### Work required
Only the lines of the data holding the string "qualité" need to be returned.

### Data shown
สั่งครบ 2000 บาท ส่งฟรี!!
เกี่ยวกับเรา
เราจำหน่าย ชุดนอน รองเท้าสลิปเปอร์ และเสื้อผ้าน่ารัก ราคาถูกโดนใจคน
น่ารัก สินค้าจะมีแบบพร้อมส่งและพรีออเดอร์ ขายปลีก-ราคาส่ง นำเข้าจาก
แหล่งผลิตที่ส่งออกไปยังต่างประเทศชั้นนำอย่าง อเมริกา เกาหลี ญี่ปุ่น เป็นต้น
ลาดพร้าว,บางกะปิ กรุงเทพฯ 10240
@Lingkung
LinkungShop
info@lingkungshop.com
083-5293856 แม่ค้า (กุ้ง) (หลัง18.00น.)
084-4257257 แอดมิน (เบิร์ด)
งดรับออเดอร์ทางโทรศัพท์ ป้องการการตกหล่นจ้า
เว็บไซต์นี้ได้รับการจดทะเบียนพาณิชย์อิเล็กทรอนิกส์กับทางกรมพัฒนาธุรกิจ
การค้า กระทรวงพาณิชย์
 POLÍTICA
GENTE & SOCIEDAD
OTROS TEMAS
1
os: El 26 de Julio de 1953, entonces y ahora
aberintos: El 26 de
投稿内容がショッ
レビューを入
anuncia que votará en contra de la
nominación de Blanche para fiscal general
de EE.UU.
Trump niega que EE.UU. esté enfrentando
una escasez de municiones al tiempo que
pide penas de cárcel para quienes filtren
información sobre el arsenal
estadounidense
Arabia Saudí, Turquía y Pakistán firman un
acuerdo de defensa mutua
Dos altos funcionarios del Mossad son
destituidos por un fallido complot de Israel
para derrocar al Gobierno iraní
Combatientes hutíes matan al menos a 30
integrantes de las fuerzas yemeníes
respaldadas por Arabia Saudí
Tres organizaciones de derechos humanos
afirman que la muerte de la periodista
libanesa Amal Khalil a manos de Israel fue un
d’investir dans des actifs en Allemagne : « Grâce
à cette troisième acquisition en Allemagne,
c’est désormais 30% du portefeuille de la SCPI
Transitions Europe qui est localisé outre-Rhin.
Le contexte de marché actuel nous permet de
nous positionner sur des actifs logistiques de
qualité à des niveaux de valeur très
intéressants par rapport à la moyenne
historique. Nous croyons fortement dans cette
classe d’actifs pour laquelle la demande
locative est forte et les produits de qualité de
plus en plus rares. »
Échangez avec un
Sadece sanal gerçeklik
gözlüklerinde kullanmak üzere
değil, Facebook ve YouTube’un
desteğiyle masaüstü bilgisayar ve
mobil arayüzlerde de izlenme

### Task result
qualité à des niveaux de valeur très
locative est forte et les produits de qualité de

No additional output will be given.